Disclosure of international related-party transactions is done through the international dealings schedule (IDS), lodged as part of their income tax return. Corporate taxpayers (including companies, superannuation funds, and unit trusts) must prepare and lodge an IDS if:
- transactions or dealings with international associates exceed PGK 100,000 in the income year or
- aggregate loan balances with international associates exceed PGK 2 million at any time during the income year.
Multinational groups with PNG operations should prepare and maintain contemporaneous Local File, Master File, and CbCR (where thresholds apply) to substantiate arm's length pricing and reduce adjustment risks during IRC reviews.
Thin capitalisation
Thin capitalisation rules apply to prevent taxpayers from incurring excessive levels of debt. By excessively gearing their investments, companies are able to claim greater tax deductions through the interest expense charged on such debt. Thin capitalisation rules typically feature a debt-to-equity ratio that governs the ratio by which companies can borrow from related parties relative to their equity. Any interest charged on debt that exceeds this ratio will not be deductible for CIT purposes.
Papua New Guinea's thin capitalisation rules apply a debt-to-equity ratio of 2:1 for foreign controlled PNG companies (including PNG permanent establishments of non-residents). The ratio is calculated monthly as the average debt-to-equity over the tax year (average debt and average equity at month-end, divided by months in business in PNG during the year).
"Debt" includes interest-bearing obligations (including finance lease interest) under financial reporting standards (excluding accounts payable outstanding <120 days), and "equity" follows financial reporting standards.

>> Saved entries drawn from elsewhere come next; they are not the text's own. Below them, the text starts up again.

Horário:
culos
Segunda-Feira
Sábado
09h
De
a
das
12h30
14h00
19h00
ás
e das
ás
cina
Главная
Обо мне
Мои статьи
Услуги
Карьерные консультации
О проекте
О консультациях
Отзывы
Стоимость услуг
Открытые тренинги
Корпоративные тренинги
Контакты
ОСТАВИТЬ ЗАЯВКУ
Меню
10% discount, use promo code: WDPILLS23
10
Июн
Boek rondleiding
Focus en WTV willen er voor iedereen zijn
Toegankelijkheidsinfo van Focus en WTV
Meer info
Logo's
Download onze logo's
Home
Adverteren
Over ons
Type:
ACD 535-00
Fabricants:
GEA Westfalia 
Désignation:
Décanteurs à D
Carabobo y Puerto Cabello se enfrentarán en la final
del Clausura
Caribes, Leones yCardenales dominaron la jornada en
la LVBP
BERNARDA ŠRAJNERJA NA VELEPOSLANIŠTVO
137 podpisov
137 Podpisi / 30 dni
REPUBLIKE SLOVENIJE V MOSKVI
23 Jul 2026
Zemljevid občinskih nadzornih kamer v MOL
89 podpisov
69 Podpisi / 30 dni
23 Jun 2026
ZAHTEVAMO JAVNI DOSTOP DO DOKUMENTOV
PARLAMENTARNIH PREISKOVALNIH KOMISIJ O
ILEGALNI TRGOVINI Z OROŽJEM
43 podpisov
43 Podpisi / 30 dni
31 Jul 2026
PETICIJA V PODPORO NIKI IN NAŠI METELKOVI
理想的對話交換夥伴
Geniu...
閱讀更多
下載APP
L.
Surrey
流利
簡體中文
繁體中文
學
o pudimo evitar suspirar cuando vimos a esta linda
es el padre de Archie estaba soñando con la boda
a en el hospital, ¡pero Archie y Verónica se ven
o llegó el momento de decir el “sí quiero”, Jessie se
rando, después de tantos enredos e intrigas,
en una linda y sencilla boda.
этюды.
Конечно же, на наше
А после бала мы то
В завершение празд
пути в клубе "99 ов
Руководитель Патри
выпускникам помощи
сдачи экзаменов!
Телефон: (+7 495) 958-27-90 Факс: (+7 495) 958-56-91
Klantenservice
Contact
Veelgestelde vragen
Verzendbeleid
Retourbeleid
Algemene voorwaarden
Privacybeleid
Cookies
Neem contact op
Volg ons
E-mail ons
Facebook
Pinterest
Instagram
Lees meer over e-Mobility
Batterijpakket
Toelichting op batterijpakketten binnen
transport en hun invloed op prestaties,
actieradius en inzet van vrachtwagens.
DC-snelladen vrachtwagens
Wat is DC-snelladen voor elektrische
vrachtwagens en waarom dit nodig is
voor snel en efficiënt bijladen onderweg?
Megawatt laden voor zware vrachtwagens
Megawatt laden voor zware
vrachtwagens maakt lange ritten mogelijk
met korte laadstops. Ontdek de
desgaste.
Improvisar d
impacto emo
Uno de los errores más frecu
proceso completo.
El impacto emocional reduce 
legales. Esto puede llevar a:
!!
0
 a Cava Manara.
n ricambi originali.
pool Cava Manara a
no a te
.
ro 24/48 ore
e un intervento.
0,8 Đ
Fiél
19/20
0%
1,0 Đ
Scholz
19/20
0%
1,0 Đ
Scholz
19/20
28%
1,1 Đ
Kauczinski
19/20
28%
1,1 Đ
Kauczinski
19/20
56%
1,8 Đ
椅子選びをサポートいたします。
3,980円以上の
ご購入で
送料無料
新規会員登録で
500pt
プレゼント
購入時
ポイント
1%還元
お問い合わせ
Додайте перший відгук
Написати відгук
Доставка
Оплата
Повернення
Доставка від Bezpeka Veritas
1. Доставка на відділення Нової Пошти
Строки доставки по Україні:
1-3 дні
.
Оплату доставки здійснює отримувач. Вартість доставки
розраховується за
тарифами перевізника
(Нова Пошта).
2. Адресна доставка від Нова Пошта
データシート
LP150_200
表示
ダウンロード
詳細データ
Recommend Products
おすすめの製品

If the 2:1 threshold is exceeded, deductible interest is reduced proportionally using the formula:
Disallowed Interest = Total Deductible Interest × (Excess Debt / Average Debt)
where excess debt is the amount by which average debt exceeds twice average equity.
The rules apply to all deductible interest expenditure (including domestic interest and finance lease interest).
These rules do not apply to licensed financial institutions. Exceptions include where the lender is a resident of a DTA country with a non-discrimination clause, and the average debt does not exceed the arm’s length debt (the amount an unrelated financial institution would lend in an arm’s length transaction).
Controlled foreign companies (CFCs)
PNG's CFC regime targets the use of low-tax entities to prevent deferral of PNG taxation on property (ie. passive) income, rather than broad income inclusion. The rules attribute a proportional share of such income from a qualifying low-tax foreign entity directly to a PNG resident (individual or entity) holding 50% or more direct or indirect interest, making it assessable in PNG in the year the income arises.
Key conditions for attribution include: (1) the foreign entity being in a "low-tax jurisdiction" (effective corporate tax rate below 15%, territorial/remittance-based systems, or jurisdictions with financial secrecy enabling beneficial ownership concealment); and (2) the income qualifying as "property income," encompassing dividends, interest, royalties, rent, pensions, annuities, and other passive income types. Attribution is calculated based on the resident's ownership percentage, with self-assessment requiring taxpayers to identify, compute, and declare the liability.